Air pollution in Los Angeles has gotten worse in the last couple of years.
Air pollution in Los Angeles has gotten worse in the last couple of years.
FREDERIC J. BROWN via Getty Images

A recent government-funded study has found proof that environmental racism is alive and well.

The report found that people of color in the U.S. are more likely to encounter harmful air pollution than white people. Despite overall improvements in air quality, this disparity hasn’t improved much in recent years.

The University of Washington study, published in September, found that exposure to nitrogen dioxide (NO₂), a key transportation-related pollutant, is highly influenced by race more so than income, age or education.

“What surprised us is that race matters more than income when it comes to who is breathing in NO₂,” Julian Marshall, a senior author of the study, said in the report.

“I just stared at these findings and thought: ‘What is going on?’ You would think places near highways would cost less. But it’s race that is driving this, not income,” said Marshall, an environmental engineering professor at the University of Washington. “Urban planners tell us that cities are still really segregated ― people live close to people who look like them. We are seeing the outcome of that.”

University of Washington

Exposure to NO₂ ― emitted when cars, trucks and power plants burn fuel ― can trigger health issues, especially those related to the respiratory system, such as asthma. Pollutant sources, including landfills, waste sites, highways and industrial facilities, are most often near communities of color, putting those neighborhoods at greater risks.

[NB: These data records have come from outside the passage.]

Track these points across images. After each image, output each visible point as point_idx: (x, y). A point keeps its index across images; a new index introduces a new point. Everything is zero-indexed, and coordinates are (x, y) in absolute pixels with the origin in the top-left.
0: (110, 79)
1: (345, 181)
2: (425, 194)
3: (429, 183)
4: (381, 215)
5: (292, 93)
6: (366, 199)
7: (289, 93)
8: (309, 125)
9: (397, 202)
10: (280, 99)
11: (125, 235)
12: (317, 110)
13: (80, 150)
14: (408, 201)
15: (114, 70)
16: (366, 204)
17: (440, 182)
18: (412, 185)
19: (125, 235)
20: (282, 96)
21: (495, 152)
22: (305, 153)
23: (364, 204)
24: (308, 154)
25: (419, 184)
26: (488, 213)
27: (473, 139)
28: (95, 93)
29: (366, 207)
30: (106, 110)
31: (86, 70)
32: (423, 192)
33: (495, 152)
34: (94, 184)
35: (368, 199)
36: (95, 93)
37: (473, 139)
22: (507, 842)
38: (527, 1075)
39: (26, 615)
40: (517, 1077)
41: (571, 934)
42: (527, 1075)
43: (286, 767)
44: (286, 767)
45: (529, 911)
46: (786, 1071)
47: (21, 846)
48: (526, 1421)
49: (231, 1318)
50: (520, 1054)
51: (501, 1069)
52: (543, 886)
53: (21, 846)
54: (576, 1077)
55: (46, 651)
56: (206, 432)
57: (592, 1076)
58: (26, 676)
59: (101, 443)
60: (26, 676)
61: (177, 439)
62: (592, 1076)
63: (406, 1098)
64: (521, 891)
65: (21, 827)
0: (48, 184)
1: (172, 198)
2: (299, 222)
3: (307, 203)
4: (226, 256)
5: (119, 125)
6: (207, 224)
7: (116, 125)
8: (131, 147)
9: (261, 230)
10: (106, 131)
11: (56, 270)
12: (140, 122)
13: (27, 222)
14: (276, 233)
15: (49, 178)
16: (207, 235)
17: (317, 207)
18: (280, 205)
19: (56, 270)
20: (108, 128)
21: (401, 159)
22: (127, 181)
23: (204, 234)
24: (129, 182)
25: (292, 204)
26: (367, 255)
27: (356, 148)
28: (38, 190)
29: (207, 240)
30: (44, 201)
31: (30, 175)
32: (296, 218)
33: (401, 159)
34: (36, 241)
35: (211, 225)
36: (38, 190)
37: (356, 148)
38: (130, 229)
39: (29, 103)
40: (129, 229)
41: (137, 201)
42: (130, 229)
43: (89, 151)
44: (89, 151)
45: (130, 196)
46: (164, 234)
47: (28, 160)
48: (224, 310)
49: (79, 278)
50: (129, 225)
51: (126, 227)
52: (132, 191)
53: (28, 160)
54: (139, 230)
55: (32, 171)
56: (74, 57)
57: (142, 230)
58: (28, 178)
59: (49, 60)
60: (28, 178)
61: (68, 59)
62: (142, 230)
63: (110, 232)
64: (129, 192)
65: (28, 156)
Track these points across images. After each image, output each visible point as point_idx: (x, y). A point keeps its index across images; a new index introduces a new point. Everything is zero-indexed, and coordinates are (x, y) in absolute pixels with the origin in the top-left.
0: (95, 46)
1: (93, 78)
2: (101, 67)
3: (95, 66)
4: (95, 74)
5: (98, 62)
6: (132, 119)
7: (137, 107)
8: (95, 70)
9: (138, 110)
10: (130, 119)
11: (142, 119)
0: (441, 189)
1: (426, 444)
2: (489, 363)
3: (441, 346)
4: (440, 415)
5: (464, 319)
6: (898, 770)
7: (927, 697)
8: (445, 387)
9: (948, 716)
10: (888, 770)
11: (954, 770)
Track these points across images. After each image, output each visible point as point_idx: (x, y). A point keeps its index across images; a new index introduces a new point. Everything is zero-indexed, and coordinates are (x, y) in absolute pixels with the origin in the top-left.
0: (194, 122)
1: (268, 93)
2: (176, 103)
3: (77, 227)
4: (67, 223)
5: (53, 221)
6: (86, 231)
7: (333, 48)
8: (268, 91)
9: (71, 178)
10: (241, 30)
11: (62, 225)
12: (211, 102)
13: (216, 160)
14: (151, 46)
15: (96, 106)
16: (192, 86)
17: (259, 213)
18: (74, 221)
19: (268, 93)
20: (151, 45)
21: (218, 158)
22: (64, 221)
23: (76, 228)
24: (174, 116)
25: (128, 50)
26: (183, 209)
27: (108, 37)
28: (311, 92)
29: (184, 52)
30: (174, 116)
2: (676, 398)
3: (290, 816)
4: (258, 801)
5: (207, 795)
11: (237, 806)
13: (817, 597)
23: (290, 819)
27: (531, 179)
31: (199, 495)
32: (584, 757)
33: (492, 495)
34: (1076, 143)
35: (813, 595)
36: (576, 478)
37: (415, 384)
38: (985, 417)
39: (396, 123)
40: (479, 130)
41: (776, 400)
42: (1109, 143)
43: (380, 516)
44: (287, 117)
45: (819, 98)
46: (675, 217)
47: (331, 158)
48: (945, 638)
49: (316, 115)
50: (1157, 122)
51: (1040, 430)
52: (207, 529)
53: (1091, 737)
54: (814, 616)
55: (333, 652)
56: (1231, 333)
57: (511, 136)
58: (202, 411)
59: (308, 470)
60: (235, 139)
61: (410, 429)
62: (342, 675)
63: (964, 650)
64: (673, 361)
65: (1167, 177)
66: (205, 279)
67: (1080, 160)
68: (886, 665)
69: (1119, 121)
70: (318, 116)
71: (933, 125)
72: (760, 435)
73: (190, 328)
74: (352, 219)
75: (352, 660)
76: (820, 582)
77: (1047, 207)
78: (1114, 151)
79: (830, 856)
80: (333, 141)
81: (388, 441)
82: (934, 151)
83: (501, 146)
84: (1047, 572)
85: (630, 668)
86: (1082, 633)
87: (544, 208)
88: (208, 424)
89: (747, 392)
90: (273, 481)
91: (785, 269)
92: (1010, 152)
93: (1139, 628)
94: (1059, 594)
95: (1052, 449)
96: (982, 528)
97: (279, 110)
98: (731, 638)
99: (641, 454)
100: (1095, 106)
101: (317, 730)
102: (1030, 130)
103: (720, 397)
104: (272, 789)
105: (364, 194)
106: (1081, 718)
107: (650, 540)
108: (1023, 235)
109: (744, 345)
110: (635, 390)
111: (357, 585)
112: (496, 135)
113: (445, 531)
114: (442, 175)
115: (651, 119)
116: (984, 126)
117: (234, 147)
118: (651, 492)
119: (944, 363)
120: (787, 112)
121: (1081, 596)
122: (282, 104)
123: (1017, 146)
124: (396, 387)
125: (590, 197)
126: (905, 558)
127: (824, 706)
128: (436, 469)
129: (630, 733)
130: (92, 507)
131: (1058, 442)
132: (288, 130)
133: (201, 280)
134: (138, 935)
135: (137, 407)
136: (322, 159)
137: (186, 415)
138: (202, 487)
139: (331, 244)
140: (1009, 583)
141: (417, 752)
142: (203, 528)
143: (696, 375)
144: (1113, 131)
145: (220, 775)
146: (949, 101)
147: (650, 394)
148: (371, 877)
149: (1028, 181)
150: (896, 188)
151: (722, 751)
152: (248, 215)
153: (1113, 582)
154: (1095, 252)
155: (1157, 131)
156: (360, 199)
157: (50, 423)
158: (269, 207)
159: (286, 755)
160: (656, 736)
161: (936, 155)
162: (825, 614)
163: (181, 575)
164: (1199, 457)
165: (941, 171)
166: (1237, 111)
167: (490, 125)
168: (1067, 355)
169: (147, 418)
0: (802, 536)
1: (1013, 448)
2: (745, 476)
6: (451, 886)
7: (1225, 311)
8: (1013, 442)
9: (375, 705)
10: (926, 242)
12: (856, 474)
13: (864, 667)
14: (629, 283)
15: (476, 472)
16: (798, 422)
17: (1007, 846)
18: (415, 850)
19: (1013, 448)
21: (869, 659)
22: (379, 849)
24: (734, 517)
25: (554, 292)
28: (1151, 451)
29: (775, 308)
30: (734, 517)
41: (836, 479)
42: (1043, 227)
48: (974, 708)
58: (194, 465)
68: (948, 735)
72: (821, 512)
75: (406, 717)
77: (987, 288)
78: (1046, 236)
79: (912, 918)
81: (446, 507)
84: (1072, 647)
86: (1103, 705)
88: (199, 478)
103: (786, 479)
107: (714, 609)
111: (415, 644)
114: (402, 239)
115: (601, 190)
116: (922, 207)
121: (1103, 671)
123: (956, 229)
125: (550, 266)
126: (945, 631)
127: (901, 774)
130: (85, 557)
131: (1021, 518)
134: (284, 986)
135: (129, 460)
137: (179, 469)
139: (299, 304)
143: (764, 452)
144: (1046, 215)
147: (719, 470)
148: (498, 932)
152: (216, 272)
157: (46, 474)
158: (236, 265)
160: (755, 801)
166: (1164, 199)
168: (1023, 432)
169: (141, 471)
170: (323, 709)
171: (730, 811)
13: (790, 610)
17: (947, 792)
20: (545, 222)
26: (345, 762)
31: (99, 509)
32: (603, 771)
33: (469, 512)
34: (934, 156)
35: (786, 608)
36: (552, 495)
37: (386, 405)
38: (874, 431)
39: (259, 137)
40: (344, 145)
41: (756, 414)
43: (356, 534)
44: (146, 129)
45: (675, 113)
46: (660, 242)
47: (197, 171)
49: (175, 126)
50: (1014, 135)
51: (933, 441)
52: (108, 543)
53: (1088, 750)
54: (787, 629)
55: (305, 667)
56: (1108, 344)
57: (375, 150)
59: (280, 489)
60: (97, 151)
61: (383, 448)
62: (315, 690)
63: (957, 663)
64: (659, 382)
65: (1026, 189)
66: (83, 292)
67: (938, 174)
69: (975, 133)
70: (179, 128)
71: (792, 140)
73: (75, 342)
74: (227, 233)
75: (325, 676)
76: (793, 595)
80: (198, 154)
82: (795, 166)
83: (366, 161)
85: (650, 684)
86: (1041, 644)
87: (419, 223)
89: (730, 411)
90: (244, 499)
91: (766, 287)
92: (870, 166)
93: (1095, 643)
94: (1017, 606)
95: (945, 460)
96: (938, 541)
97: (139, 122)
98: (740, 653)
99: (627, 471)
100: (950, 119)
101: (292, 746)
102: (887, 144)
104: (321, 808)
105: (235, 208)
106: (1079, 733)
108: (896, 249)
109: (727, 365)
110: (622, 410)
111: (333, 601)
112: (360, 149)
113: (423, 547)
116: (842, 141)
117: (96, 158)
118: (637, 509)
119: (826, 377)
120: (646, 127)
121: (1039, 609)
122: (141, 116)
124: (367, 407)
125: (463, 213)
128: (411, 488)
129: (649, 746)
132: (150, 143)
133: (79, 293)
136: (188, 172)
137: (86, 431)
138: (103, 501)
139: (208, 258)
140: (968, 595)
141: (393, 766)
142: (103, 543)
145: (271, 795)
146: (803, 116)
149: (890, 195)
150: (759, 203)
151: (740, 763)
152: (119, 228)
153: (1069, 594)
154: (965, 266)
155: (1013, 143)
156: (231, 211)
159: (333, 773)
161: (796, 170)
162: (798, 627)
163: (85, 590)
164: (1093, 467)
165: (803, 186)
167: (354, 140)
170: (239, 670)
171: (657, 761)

Though the overall exposure to NO₂ among all Americans dropped from 2000 to 2010, black and Latino people experienced a 37 percent higher rate of exposure in 2010 compared with white people. That’s only a 3 percentage point decrease from a decade prior.

Pollution has become worse in some areas in the U.S., including the Midwest and California. In 2000, concentrations of the pollutant were 2.5 times higher in neighborhoods with a low white population than in areas that were overwhelmingly white. This number increased to 2.7 times higher in 2010.

The study, partially funded by the Environment Protection Agency, noted that in 2010, about 5,000 premature deaths from heart disease would’ve been prevented if people of color breathed in the same level of the pollutant as did white people. It also noted that not much has been done to address this issue. And it’s not for certain that the EPA will find a solution since Trump expressed his intentions to cut funding for the environmental justice program.

“We have policies in place to reduce pollution in general but we don’t have policies in place on environmental justice,” Marshall said. “We aren’t addressing the disparities in health risks. It’s important that this is recognized. We can’t just ignore it.”